Campaign 2016: unions ramp up for final political push
Date Posted: November 4 2016
By Mark Gruenberg
PAI Staff Writer
With the Nov. 8 election just around the corner, the nation’s unions are ramping up their final political push to contact members and their families, canvass hard in key swing states and elect worker-friendly officials up and down the ballot.
And it’s not just for Hillary Rodham Clinton, either.
With Clinton, the Democratic presidential nominee, apparently widening her lead over GOP business mogul Donald Trump, workers and their allies are hitting the hustings to lock in her victory, but also campaigning in down-ballot races, too – from senators and governors to local ordinances and city councils.
“Pay attention to the presidential, Senate and congressional races,” Graphic Communications Conference/Teamsters President George Tedeschi advised in the latest Graphic Communicator. “Compare the candidates. Don’t get distracted by side issues – the kind politicians use to divide the country and unsettle the electorate.
“Be a solid citizen, proud American and responsible union member. Vote. No excuses,” he declares.
The effort to ensure that outcome starts at the top, with the AFL-CIO and Change To Win, along with individual unions.
The AFL-CIO, leading the national drive, set a goal of having 100,000 volunteers knock on a million doors between mid-October and Election Day, federation President Richard Trumka said. It planned to send 424,000 pieces of direct mail – with at least 67,000 in Florida alone – and 1.4 million cards telling voters which candidates stand with workers. Other top states are Missouri, Nevada, North Carolina, Ohio, Pennsylvania and Wisconsin.
“This is the peak of our political program. Together we will elect Hillary Clinton as the first woman president, and work with her administration to rewrite the economic rules so that working people can get ahead and stay ahead,” Trumka explained.
But the AFL-CIO mailers also hit Trump: In Florida, for example, they note he refused to hire U.S. workers at his Mar-A-Lago resort.
CTW unions both joined the AFL-CIO-led crusade and campaigned on their own. The Service Employees, one of two big CTW unions, particularly targeted Spanish-speaking voters, both in ads and on the ground. Many of its own members are Hispanic-Americans.

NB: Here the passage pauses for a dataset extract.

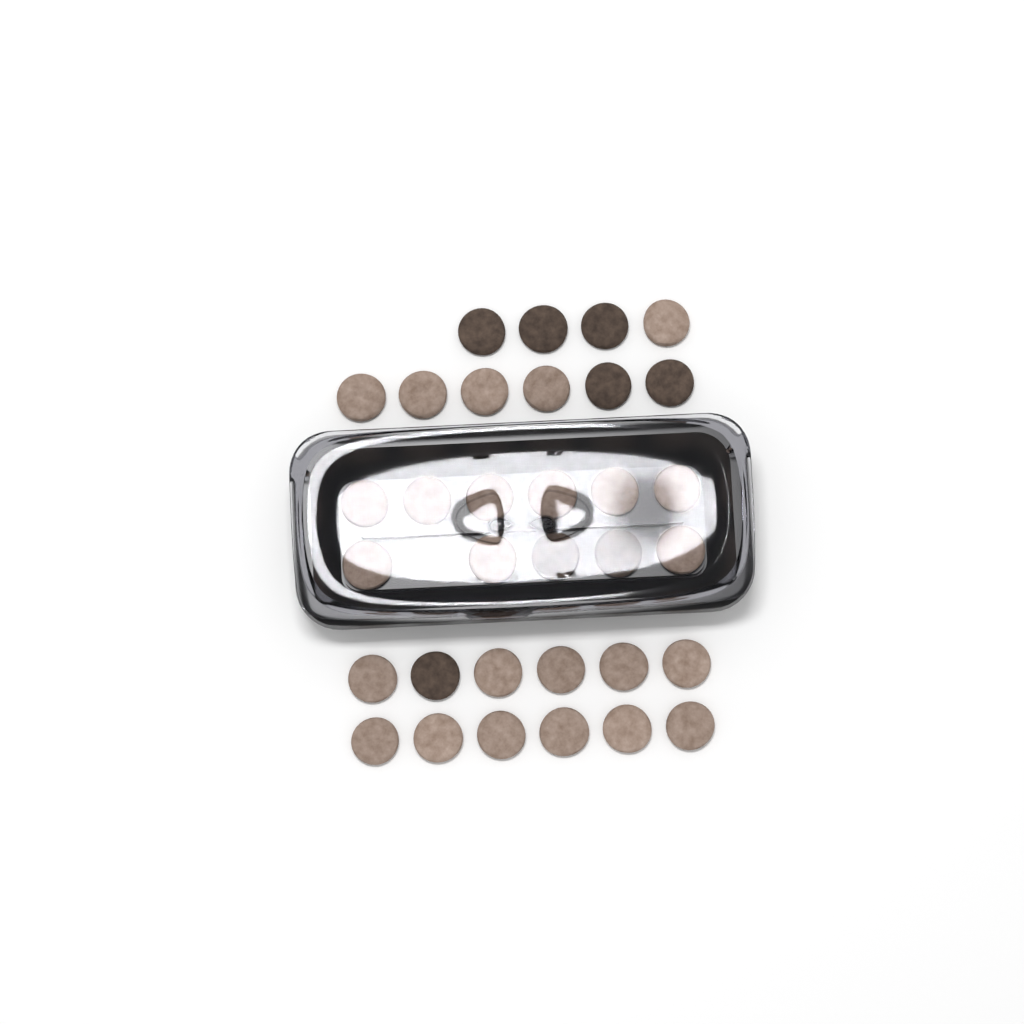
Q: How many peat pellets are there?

But labor campaigners are also urging voters to look beyond Clinton and Trump. “Politics matter, our votes matter,” Philadelphia security officer Karen Bond told SEIU. Her state is both a swing state in the presidential contest and has a close U.S. Senate race which could help tip the upper chamber of Congress back to pro-worker officeholders.
Trump and incumbent GOP Sen. Pat “Toomey don’t care about working people. Trump says wages are ‘too high’ and they both oppose raising the minimum wage. They can’t relate to what I go through every day. Hillary Clinton, and candidates for Senate and other offices like Katie McGinty” – Toomey’s Democratic foe – “are in my corner, fighting for me. That’s why I am showing up to fight for them!” Bond said.

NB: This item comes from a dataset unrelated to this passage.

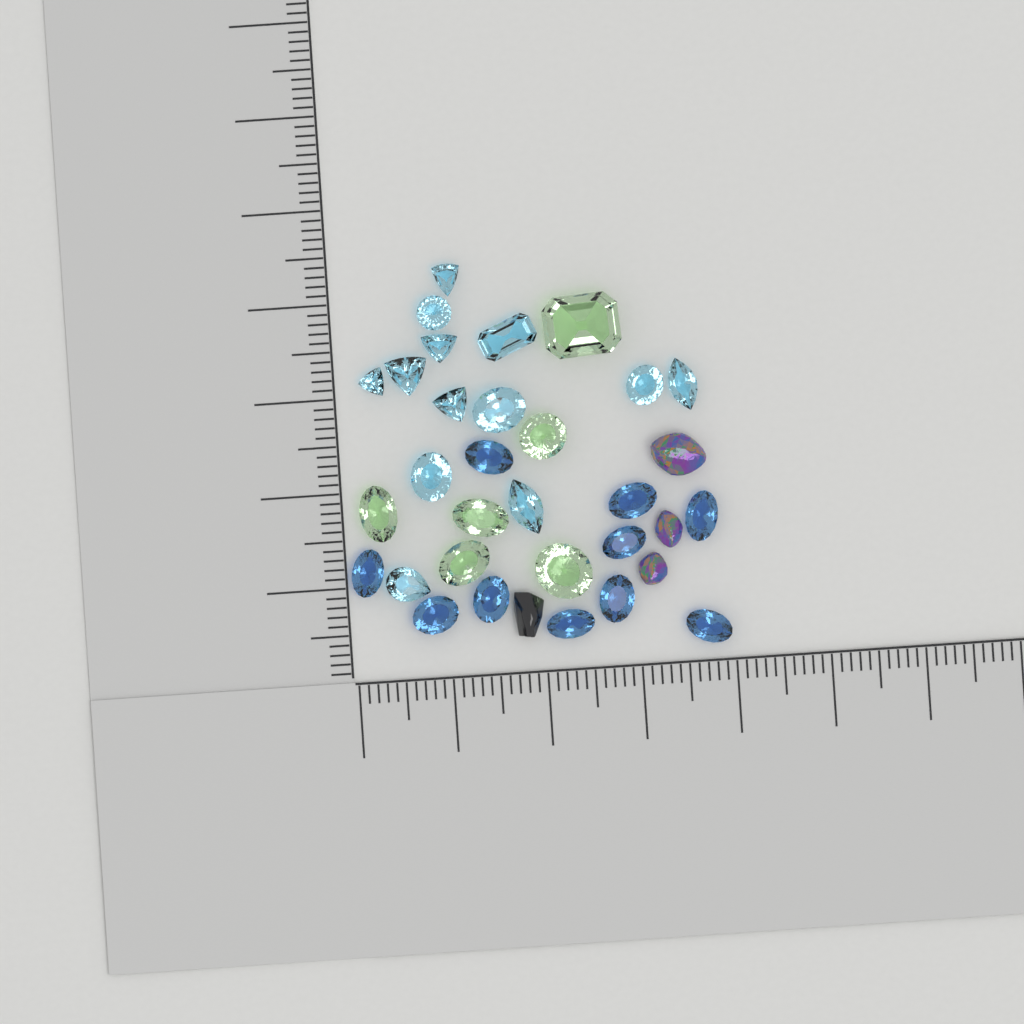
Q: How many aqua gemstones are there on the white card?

Besides the ads and the ground game, other unions joined the Labor Action Network (LAN), which sorts out potential voters and tailors messages to them, the Road Sprinkler Fitters Local 669 and the United Association of Plumbers and Pipefitters report.
“The LAN is a secure voter file system that tracks the voting habits and histories of AFL-CIO union members,” they explained. “It allows us to do specific targeting to reach the members who we need to reach while excluding those we do not. In other words, it helps us work smart and efficiently.
“By using the LAN, we can create contact lists to be used for phone banks, door-to-door canvassing, and mailings. Most importantly, we can target specific groups of voters… We can also contact voters most and least likely vote. By being able to separate different voters into different groups, instead of calling every member, we can target only members who need to be contacted. We can tailor messages that will be most effective for that specific group.”